Beyond such geo-political measures, China has also suffered from internal problems such as a slowdown in the real estate market — a development that threatened to stall the Chinese economy.

The collapse of Evergrande Group, which was once China’s largest property developer, between 2021 and 2024 is a case in point. Evergrande reportedly had unpaid debts over $300 billion.

Reason for upside in growth

Owing to the domestic slowdown and in anticipation of the growing attacks on the trade front from the US, policymakers in China have been providing both fiscal and monetary stimuli.

On the monetary side, since September 2024, the People’s Bank of China (the central bank, like the RBI in India) has slashed interest rates to incentivise economic activity. In particular, it has asked commercial banks to cut interest rates on real estate mortgages to reignite interest in the property market.

The PBOC also cut the reserve requirements with the banks — a move that allowed banks to have more money for lending purposes. The PBOC even provided loans for those involved in the stock markets to stabilise the markets and smooth out fluctuations.

The moves on monetary policy were complemented by relief on the fiscal front. In November 2024, the government announced a fiscal stimulus package worth $1.4 trillion (that is roughly 40% of India’s annual GDP). Essentially, this package allowed local governments, which had lost a lot of money as the estate market collapsed, to issue new bonds and tide over the crisis that wrecked local government finances.

Outlook

China has said the GDP growth numbers show that the national economy was “off to a good start” and “the high-quality development was advancing with new and positive momentum”.

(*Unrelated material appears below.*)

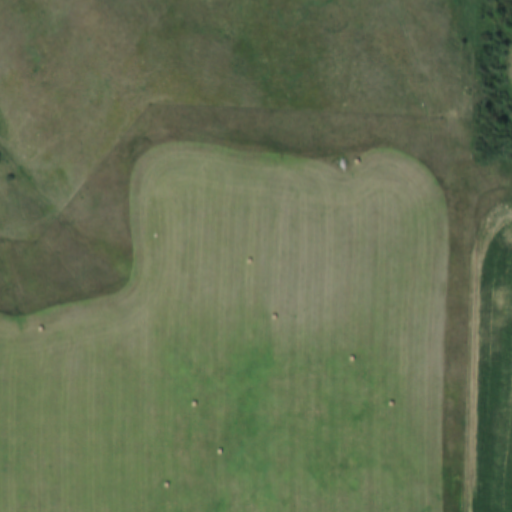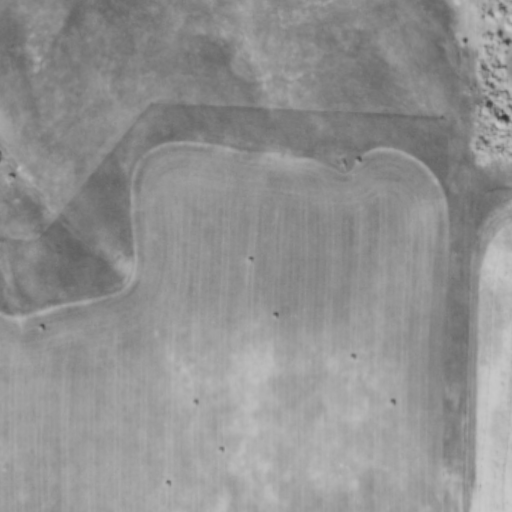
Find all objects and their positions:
road: (464, 328)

However, these data do not show the adverse impacts of Trump’s trade tariffs. Indeed, it can be argued that China’s GDP growth benefited from consumers trying to hoard goods before the impact of tariffs made everything costlier.

The Chinese economy is likely to face greater constraints as a full-blown trade war with the US takes effect. In order to make up for the fall in demand for its goods — thanks to prohibitive levels of tariffs — its policymakers will have to boost domestic demand as well as find ways to sell its goods in the rest of the world. In this context, closer trade ties with Europe will be critical, not to mention finding ways to arrive at a deal with the US.